Esto no sólo condicionaba la interpretación del pasado, sino que creaba la ilusión de que, una
vez conocidas las «leyes históricas», podríamos prever el futuro: un futuro que, de acuerdo con
la experiencia del progreso, nos permitía esperar que el crecimiento
económico se generalizaría al mundo subdesarrollado, y que las sociedades desarrolladas
eliminarían de su seno la pobreza.
Esto sucedía al propio tiempo que aquellos a quienes habíamos definido como
subdesarrollados» descubrían la trampa que había en esta
denominación, denunciaban el esquema histórico eurocéntrico en que se basaba el
engaño y se proponían fundar un nuevo tipo de historia que fuese válido para todos los pueblos
de la tierra y que, a la vez, realizase el proyecto frustrado de hacer que lo fuese también para
todos los grupos de la sociedad: para todos los hombres y todas las mujeres.
El abandono por parte de los historiadores académicos de sus funciones como orientadores de la
opinión pública se ha producido en momentos en que, paradójicamente, las propias ciencias
naturales han descubierto la importancia de la dimensión histórica: «El pasado es la llave del
presente —nos dice un biólogo evolutivo: sólo pueden responder a las contingencias presentes.

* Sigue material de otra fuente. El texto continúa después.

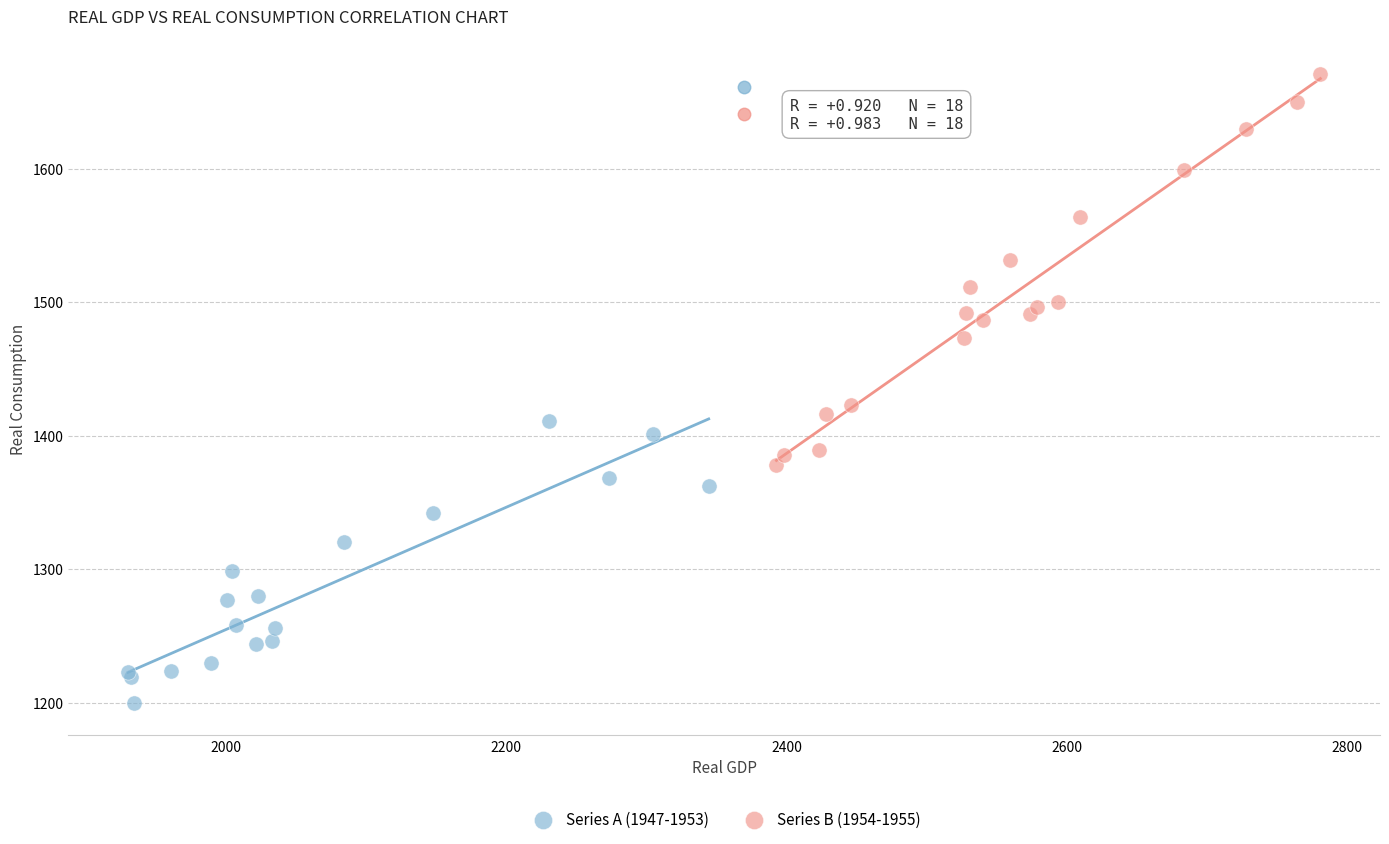

Which series reaches the minimum Y coordinate?

Series A (1947-1953)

Y como todos los organismos vivos están simultáneamente y continuamente respondiendo a
estas contingencias, y al hacerlo cambian el entorno para ellos y para los demás,
el cambio evolutivo no puede hacer otra cosa que seguir un objetivo continuamente cambiante e
inherentemente impredecible. (...) Nada en la biología tiene sentido excepto a la luz de
la historia». De lo cual se deducen consecuencias importantes: «Así para los humanos, como
para todos», los otros organismos vivientes, el futuro es radicalmente imprevisible. Esto
significa que tenemos la capacidad de construir nuestro propio futuro, pero en circunstancias
que no podemos escoger».
Volver la espalda a la historia en estos momentos es una actitud suicida. Lo queramos o no,
la historia está presente en nuestro alrededor y es una de las
fuentes más eficaces de convicción, de formación de opinión en materias
relativas a la sociedad. Las legitimaciones históricas están tras una gran parte de los conflictos
políticos actuales, y no sólo de los conflictos entre países, pueblos y etnias, sino de los
que se producen en el interior mismo de las sociedades de cada país (el racismo, por ejemplo,
tiene mucho más que ver con la historia que con la biología).No podemos despreocuparnos de la
función social de la historia, porque lo que nos estamos jugando es demasiado
trascendental. Y si bien es verdad que los viejos métodos nos han fallado y que
la confusión ecléctica que ha venido a reemplazarlos nos sirve de poco, nuestra respuesta no
puede ser la de abandonar el campo, sino la de esforzarnos en recuperar unos
fundamentos teóricos y metodológicos sólidos, que hagan posible que nuestro trabajo pueda
volver a ponernos en contacto con los problemas reales de los hombres y mujeres de
nuestro mundo. Y que nos han de llevar, de paso, a reemprender el proyecto, hasta hoy no
realizado, de construir una historia de todos, capaz de combatir con las armas de la razón
los prejuicios y la irracionalidad que dominan en nuestras sociedades. Una historia que
nos devuelva la voluntad de planear y construir el futuro, ahora que sabemos que es necesario
participar activamente en la tarea, porque no está determinada y depende de nosotros.